En sortie le 19 février sur les écrans français, le deuxième long métrage d’Ala Eddine Slim (qui était présenté à la Quinzaine des réalisateurs au dernier festival de Cannes) se situe dans la continuité de son premier, The Last of us : fascinant et dérangeant.
Voilà un film radical. Non la radicalité des extrémismes mais celle de l’inventivité et de la liberté. Mais aussi la radicalité de la rupture. Tlamess propose un autre territoire de cinéma et donc un autre territoire tout court, celui d’une créativité débarrassée des normes du récit. Tlamess veut dire « jeter un sort », d’où sa traduction par « sortilège ». Il se définit donc comme un acte, celui de proposer d’autres images que celles que nous avons l’habitude de recevoir.
C’est donc un film dérangeant. De fait, la quasi-absence de dialogues, la longueur de certains plans, l’apparition de figures énigmatiques, l’incertitude permanente dans laquelle est plongé le spectateur ne contribuent pas au confort. Pourtant, riche d’une impressionnante esthétique, le film exerce une fascination mobilisatrice, qui déclenche une furieuse envie de comprendre ce qui pourtant ne se donne que comme une possibilité d’appropriation et non un discours établi. Ecrire sur Tlamess revient donc radicalement à ne pas en dénouer les fils mais à ouvrir des plages de sensibilité. Face à un film qui brouille volontairement les pistes, ce n’est pas un éclairage que peut proposer le critique mais une relation parfaitement subjective avec un objet non identifié.
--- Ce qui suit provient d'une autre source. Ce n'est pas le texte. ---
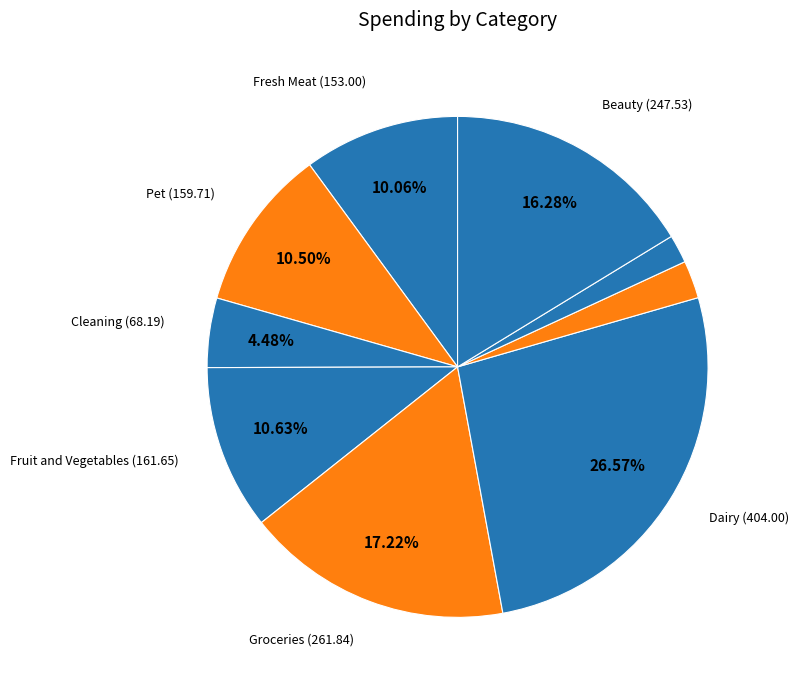

Count the number of slices in the pie.

9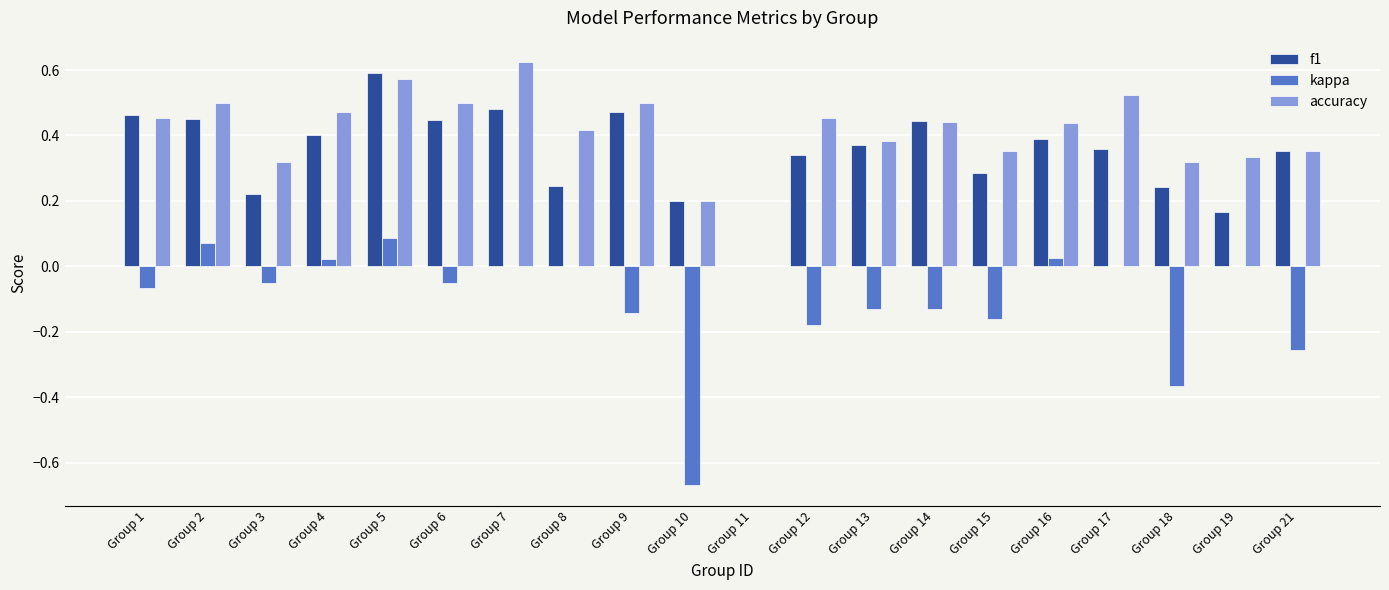

What is the sum of all kappa values?

-2.0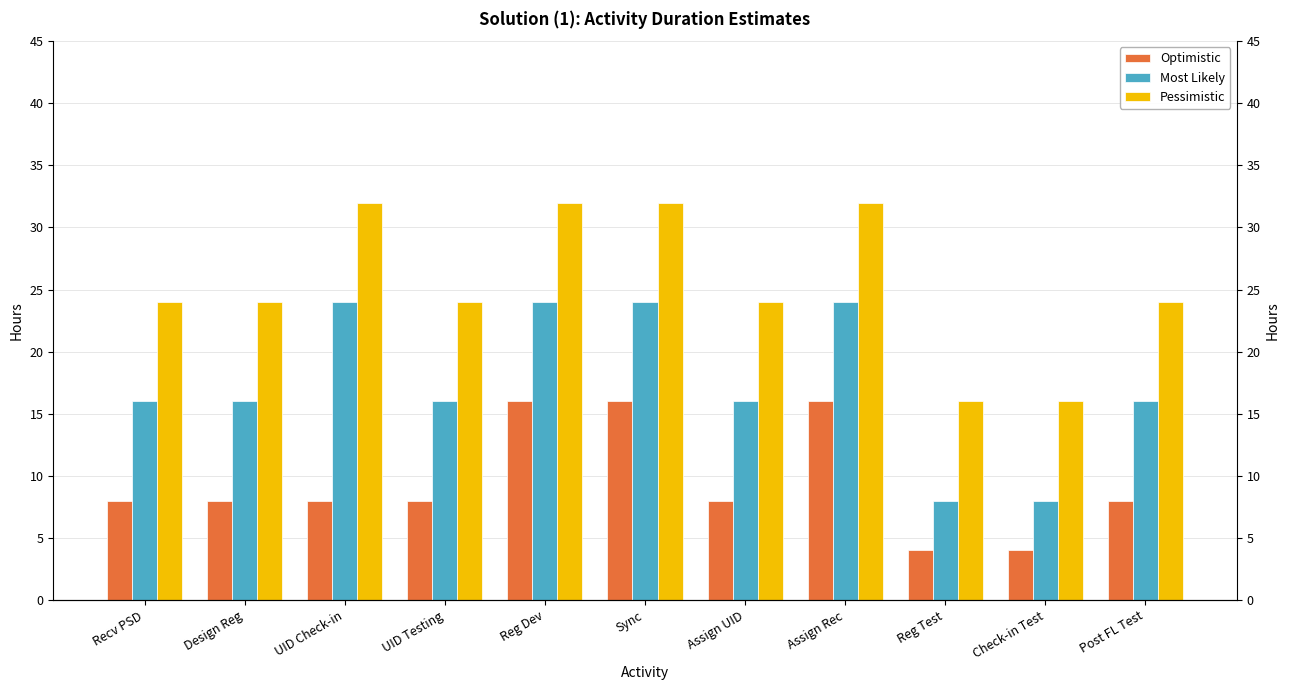

List the series in order of their peak value, lowest first.

Optimistic, Most Likely, Pessimistic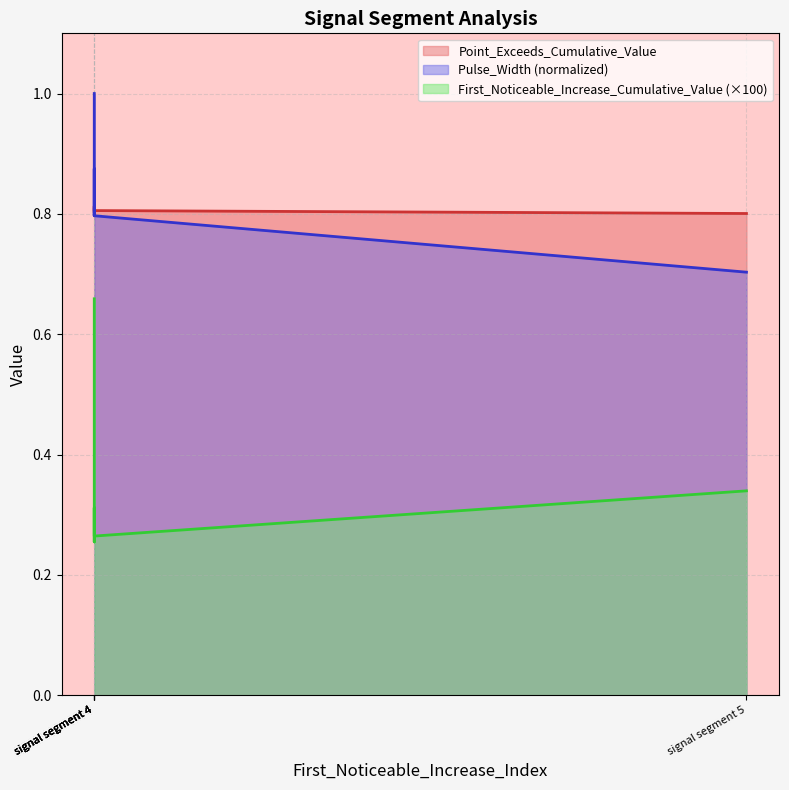

Which series has the widest spread of values?

First_Noticeable_Increase_Cumulative_Value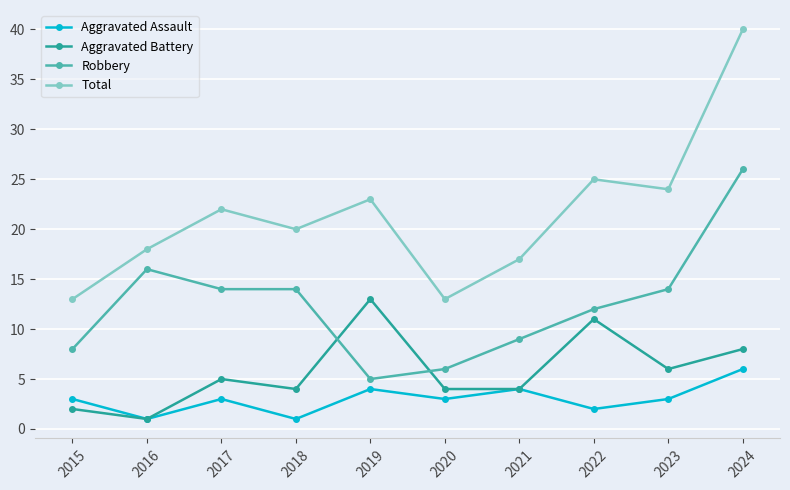

Reading left to right, list all the values displayed in this chart.

Aggravated Assault: 3	1	3	1	4	3	4	2	3	6
Aggravated Battery: 2	1	5	4	13	4	4	11	6	8
Robbery: 8	16	14	14	5	6	9	12	14	26
Total: 13	18	22	20	23	13	17	25	24	40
Et pourtant, la plume démange, tant Tlamess déclenche des émotions, permet des liens avec ses propres inquiétudes face à un monde en agonie, et ouvre à l’imagination qui reste la condition de l’émancipation et de la pensée.
S. (incarné par Abdullah Miniawy, musicien égyptien) se dépouille peu à peu de ce qui faisait son identité, jusqu’à la nudité, jusqu’à l’absolue marginalité, jusqu’à être un autre à tous points de vue. La musique lancinante et dissonante du quatuor Oiseaux-Tempête enveloppe son errance et sa mutation (un avant-goût peut être écouté sur Soundcloud). C’est donc un autre homme que découvre F., elle-même en quête de sérénité (Souhir Ben Amara, actrice de télévision connue en Tunisie). Ils ne communiqueront que par les yeux, filmés en très gros plans comme dans Orange mécanique. La référence à Kubrick est multiple, au point de retrouver dans la forêt, à la fois porte et clef, le monolithe noir de 2001, l’Odyssée de l’espace. Ces éléments s’ajoutent à d’autres pour épaissir le mystère, comme ce mythique serpent géant qui touchera le ventre de F. comme pour la protéger, comme S., du monde qui menace son enfant.
Ce nouveau territoire n’est pas un programme. La pomme et le serpent n’ont pas de valeur prophétique, pas plus que le monolithe ou tout ce qui compose ce déferlement imaginaire. Malgré ses allures de prophète dans un conte ésotérique, S. n’est pas plus un héros que ne l’était N. Tlamess serait plutôt un joint partagé quand il faut tout repenser, quand le monde est à recommencer. Une radicale expérience de cinéma en liberté.